▶ _Task requirements_
Could you reproduce the forum post on Literate Perl word for word, from its heading through its final sentence?

▶ _Extracted text_
---*---

Literate Perl? (was Re: Another commenting question)

I'd been thinking of doing a little blurb about Literate Programming and a thread on commenting seemed an appropriate place to bring it up.

Literate Perl ... who'da thunk it?

It's easy to be Perl literate---just invest a lot of time and hard work, read the camel start to finish (including the index), code 'till you bleed, and get some corrective lenses. Before you know it you'll be writing heavily punctuated, twisted loops and chains that solve the world's problems in 13 lines of code...and you'll know deep inside exactly why your particular solution is the best possible solution and you'll be justifiably proud of your accomplishments.

The next thing you'll find yourself experiencing is STCMDE. STCMDE (pronounced: ess tee see em dee eee) stands for Standard Time Cummulative Memory Dilution Effect and occurs with alarming frequency among programmers who actually find themselves revisiting code they wrote Some-Time-Ago (STA). STA is a relative value representing the amount of time-passed required to accumulate enough memory dilution to find yourself saying 'What the heck was I thinking when I wrote that!?". For many STA may be measured in weeks, months, or for a very few, even years. For myself, STA can often be measured in days or even hours.

The first thing you might notice when reviewing code you wrote STA is that your comments (if you used any) are somewhat inadequate---you realize that you wrote these comments while holding the overall design in your head in perfect clarity (you were writing the code at the time after all), but now that your mental model of the design has slipped into the abyss of STCMDE, you realize that your little comments are about as helpful as a string around your finger, or that unrecognizable name and phone number you found scribbled on the back of a matchbook cover from Fred's Bar and Dance Emporium where you vaguely recall spending some of last Saturday night.

---*---

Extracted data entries
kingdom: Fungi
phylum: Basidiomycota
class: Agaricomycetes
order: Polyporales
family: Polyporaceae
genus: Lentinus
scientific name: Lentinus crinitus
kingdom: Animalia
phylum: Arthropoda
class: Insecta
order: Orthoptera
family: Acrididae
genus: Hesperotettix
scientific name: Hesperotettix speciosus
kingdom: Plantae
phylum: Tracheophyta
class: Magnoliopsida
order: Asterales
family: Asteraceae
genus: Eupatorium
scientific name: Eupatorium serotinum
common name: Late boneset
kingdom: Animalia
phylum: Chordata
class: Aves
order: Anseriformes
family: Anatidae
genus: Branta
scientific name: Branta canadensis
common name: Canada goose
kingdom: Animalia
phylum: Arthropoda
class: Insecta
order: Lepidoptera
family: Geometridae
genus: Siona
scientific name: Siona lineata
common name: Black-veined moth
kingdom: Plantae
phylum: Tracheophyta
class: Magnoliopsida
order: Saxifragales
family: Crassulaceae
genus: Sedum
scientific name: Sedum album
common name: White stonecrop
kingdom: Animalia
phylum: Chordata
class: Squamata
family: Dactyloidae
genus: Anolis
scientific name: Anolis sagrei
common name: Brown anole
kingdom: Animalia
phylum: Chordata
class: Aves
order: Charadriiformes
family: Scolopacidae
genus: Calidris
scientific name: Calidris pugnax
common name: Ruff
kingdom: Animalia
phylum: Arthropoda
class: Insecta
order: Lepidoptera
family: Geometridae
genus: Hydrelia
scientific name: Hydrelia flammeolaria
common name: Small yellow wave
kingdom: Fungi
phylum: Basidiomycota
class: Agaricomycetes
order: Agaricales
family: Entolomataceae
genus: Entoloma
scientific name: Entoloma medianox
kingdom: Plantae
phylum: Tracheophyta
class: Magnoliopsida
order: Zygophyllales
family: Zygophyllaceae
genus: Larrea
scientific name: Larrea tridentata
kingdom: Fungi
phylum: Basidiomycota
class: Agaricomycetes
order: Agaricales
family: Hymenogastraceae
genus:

---*---

▶ _Task response_
Literate Perl? (was Re: Another commenting question)

I'd been thinking of doing a little blurb about Literate Programming and a thread on commenting seemed an appropriate place to bring it up.

Literate Perl ... who'da thunk it?

It's easy to be Perl literate---just invest a lot of time and hard work, read the camel start to finish (including the index), code 'till you bleed, and get some corrective lenses. Before you know it you'll be writing heavily punctuated, twisted loops and chains that solve the world's problems in 13 lines of code...and you'll know deep inside exactly why your particular solution is the best possible solution and you'll be justifiably proud of your accomplishments.

The next thing you'll find yourself experiencing is STCMDE. STCMDE (pronounced: ess tee see em dee eee) stands for Standard Time Cummulative Memory Dilution Effect and occurs with alarming frequency among programmers who actually find themselves revisiting code they wrote Some-Time-Ago (STA). STA is a relative value representing the amount of time-passed required to accumulate enough memory dilution to find yourself saying 'What the heck was I thinking when I wrote that!?". For many STA may be measured in weeks, months, or for a very few, even years. For myself, STA can often be measured in days or even hours.

The first thing you might notice when reviewing code you wrote STA is that your comments (if you used any) are somewhat inadequate---you realize that you wrote these comments while holding the overall design in your head in perfect clarity (you were writing the code at the time after all), but now that your mental model of the design has slipped into the abyss of STCMDE, you realize that your little comments are about as helpful as a string around your finger, or that unrecognizable name and phone number you found scribbled on the back of a matchbook cover from Fred's Bar and Dance Emporium where you vaguely recall spending some of last Saturday night.